§ WORK REQUIRED:
Rewrite the text of all the items below, replacing every instance of "Bosna i Hercegovina" with "Bosnia and Herzegovina" and leaving everything else unchanged. Omit the pictures from your answer.

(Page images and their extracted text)

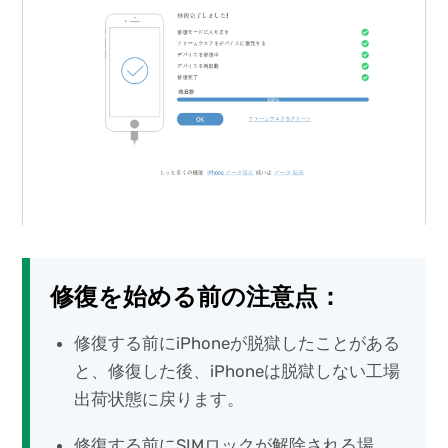
修復を始める前の注意点：
修復する前にiPhoneが脱獄したことがある
と、修復した後、iPhoneは脱獄しない工場
出荷状態に戻ります。
修復する前にSIMロックが解除される場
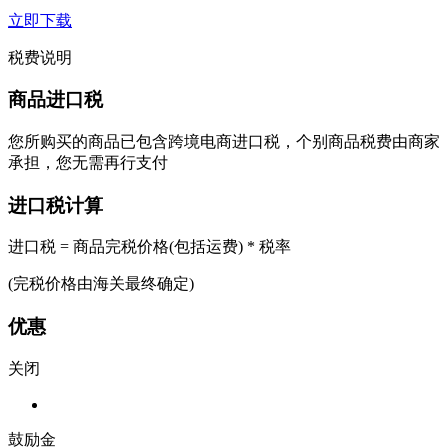
立即下载
税费说明
商品进口税
您所购买的商品已包含跨境电商进口税，个别商品税费由商家
承担，您无需再行支付
进口税计算
进口税 = 商品完税价格(包括运费) * 税率
(完税价格由海关最终确定)
优惠
关闭
鼓励金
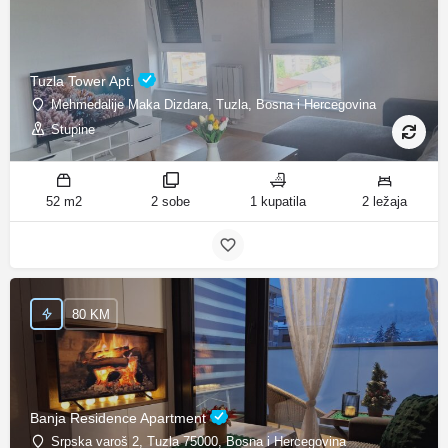
Tuzla Tower Apt.
Mehmedalije Maka Dizdara, Tuzla, Bosna i Hercegovina
Stupine
52 m2
2 sobe
1 kupatila
2 ležaja
80 KM
Banja Residence Apartment
Srpska varoš 2, Tuzla 75000, Bosna i Hercegovina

§ SOLUTION:
修復を始める前の注意点：
修復する前にiPhoneが脱獄したことがある
と、修復した後、iPhoneは脱獄しない工場
出荷状態に戻ります。
修復する前にSIMロックが解除される場
立即下载
税费说明
商品进口税
您所购买的商品已包含跨境电商进口税，个别商品税费由商家
承担，您无需再行支付
进口税计算
进口税 = 商品完税价格(包括运费) * 税率
(完税价格由海关最终确定)
优惠
关闭
鼓励金
Tuzla Tower Apt.
Mehmedalije Maka Dizdara, Tuzla, Bosnia and Herzegovina
Stupine
52 m2
2 sobe
1 kupatila
2 ležaja
80 KM
Banja Residence Apartment
Srpska varoš 2, Tuzla 75000, Bosnia and Herzegovina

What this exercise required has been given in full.